The emotional layer was equally specific. Frank previously featured audio of his pastor grandfather preaching on tour. At GEODIS Park, he honored both his grandfather and grandmother, both of whom passed away recently. He told the crowd about growing up in the same neighborhood as them, being dropped off about once a month, and his grandmother praying in a language he did not understand. He then framed the moment in a way that connects personal grief to communal faith, asking whether people are “here today” because somebody prayed for them. After that, he performed the unreleased song “Somebody Prayed.” Later, he also used the physical space like a tool, walking through the crowd to a piano set up at a satellite stage near the back of the venue so that those in the back would get “the best seats in the house.” He sang “No Longer Bound” and “Thankful,” before returning to the main stage.

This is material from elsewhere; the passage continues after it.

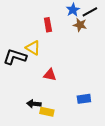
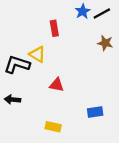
brown star: (80, 25) -> (105, 43), moved
black arrow: (34, 104) -> (12, 100), moved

From an executive lens, the second-order lesson is that Christian music’s surge is not only about streams and charts. It is about designing a format where mainstream-scale attendance can coexist with worship-first intent. The wristbands lighting up in vivid yellow at the end were not random theatrics. They matched a closing arc: The Figs’ Bailey and Micah hyped the crowd while Frank surprised fans by appearing in the upper reaches of the venue surrounded by fans. Then he joined The Figs to sing “Lemonade,” followed by another high-energy pop-infused hit, “Never Get Used to This.” That kind of multi-generational, family-friendly execution is what turns a hit set into a repeatable experience. And for peers trying to build durable audience growth in CCM and adjacent categories, Frank’s GEODIS Park night offered a blueprint: pair rapid Billboard momentum with participatory show design, and let the atmosphere do the selling.